Source records |

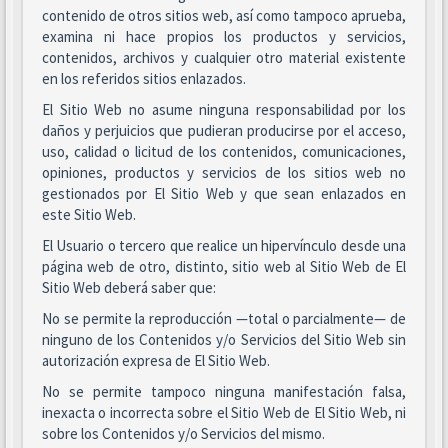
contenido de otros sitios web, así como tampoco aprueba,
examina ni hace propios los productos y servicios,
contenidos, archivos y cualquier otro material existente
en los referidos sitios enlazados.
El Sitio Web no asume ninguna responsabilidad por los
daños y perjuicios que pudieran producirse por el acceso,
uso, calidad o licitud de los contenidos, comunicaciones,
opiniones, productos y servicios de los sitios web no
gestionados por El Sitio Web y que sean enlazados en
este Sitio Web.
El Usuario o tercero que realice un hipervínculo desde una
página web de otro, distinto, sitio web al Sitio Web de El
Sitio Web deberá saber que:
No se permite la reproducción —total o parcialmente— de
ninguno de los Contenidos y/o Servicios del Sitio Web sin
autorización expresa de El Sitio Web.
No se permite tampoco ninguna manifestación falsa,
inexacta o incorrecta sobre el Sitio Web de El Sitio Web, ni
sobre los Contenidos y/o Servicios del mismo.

Directive | Take every line in the preceding listing that contains "enlazados" and copy it.

Result below |
en los referidos sitios enlazados.
gestionados por El Sitio Web y que sean enlazados en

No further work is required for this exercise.